- Don’t multitask.
- Don’t pontificate.
- Use open-ended questions.
- Go with the flow.
- If you don’t know, say that you don’t know.
- Don’t equate your experience with theirs.
- Try not to repeat yourself.
- Stay out of the weeds.
- Be brief.
Lucid suggestions, IMO. The only bit I struggled with was reconciling some elements of #6 “It is not about you!” (Exactly! I don’t really exist.) and #8 “What they care about is you. They care about what you are like.” (We already established that it is not about me! I am only a means by which social dynamics manifest themselves.)
A few others that I reply upon, in no particular order:
This is often mentioned in topics like this, but seems always badly explained. It’s basically saying to never try to relate to the person that you’re talking to, despite the fact that relating to other people is often the point of conversation. And it ignores cases where it might be helpful for someone to know that they’re not alone.
Scenario: You and two friends have filed for something, been denied, but appealed, and won on the appeal. Someone else tells you that they filed, but were denied and they’re obviously upset about it and ready to give up. You suggest that they should appeal, but they think it’s not worth the bother. Is it really wrong to mention that you and everyone else you know were also initially denied, but won on the appeal, so it might be worthwhile for them to appeal too? Should you just say “oh well, sucks to be you.”?
Where does that line get drawn and where does it get crossed? These little how-to’s never really address actually relating to people, especially not in a positive way.
Of course people do cross the line, takeover the conversation and make it about themselves. But saying never try to relate to another human isn’t a good solution to that. Better would be to explain when to relate (or not) and how to do so in a way that is positive for the other person.
There is definitely a tricky balance there. My experience is that many people predominantly focus upon either similarities or differences - and even then these may be good, bad, or indifferent. I know that my own version of autistic existentialism often rubs people the wrong way in that it models each person as being acutely connected to every other, while also being unknowable. To me, the main focus and interest is in differences between people. Somebody trying to appeal to me with common feelings or culture comes off as trying to make conversation about how we both have two ears, or share the same gravitational constant. Dwelling upon the obvious makes it seem as if we don’t actually have anything to communicate.

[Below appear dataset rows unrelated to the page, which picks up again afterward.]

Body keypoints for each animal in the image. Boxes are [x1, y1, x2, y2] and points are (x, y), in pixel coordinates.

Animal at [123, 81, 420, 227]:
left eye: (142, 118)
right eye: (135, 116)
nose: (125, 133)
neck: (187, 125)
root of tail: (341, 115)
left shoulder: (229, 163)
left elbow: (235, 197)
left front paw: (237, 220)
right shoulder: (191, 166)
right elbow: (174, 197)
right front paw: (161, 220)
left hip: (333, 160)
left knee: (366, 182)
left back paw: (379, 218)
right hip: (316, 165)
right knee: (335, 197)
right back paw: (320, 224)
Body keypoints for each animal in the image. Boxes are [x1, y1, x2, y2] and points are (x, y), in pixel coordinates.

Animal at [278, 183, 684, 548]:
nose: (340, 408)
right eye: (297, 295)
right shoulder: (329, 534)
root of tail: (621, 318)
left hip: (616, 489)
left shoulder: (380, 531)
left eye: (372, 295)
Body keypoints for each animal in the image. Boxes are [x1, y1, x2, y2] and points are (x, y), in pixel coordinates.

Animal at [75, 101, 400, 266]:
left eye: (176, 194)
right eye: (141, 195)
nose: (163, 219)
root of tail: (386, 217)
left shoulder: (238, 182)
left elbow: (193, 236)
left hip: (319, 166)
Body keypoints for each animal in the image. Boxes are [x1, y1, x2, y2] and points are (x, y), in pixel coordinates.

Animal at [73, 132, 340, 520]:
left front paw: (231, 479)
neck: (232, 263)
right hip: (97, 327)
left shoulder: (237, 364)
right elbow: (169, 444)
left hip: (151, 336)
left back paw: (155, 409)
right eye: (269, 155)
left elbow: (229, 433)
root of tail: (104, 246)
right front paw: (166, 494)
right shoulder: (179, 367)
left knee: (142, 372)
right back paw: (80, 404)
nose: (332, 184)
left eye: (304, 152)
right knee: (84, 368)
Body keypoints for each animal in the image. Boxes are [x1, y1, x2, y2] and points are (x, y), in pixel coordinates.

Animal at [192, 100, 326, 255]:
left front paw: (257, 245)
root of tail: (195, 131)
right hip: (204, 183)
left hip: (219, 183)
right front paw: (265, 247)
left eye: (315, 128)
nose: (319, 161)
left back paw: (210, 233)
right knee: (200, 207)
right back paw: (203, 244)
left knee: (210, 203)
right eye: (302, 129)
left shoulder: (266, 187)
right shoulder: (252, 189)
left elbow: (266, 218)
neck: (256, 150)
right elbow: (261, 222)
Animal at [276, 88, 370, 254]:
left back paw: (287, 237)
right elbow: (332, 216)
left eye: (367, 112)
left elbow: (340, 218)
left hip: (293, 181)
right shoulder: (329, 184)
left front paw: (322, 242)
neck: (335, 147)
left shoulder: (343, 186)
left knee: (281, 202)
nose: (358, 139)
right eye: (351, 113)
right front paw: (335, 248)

But many people I meet require establishing commonality in order to feel secure. And in discussion about cultures and societies this means requiring us to inhabit the same “space” of shared value and tradition. But this is also how imperialism plays out in our daily interactions - pressuring a person to share a “common” language, calendar, government, etc. The sharing of preconceptions is its own situational validity, regardless of how objectively accurate it may or not be. So if one even chooses to assume that we have things in common to assuage the other’s insecurities, it is often a game of labyrinthine norms and shibboleths which exist as much to divide as to collect, to establish the ingroup/outgroup split.
Probably the most cogent examples I see are in how people create and react to media. Like how music tends to be based almost entirely upon the poised dance of both cultivating and subverting expectations. Too predictable quickly gets boring. Yet too unpredictable elicits anxiety and the listener is unlikely to discern any pattern, it then becomes predicted and dismissed as simply “noise”.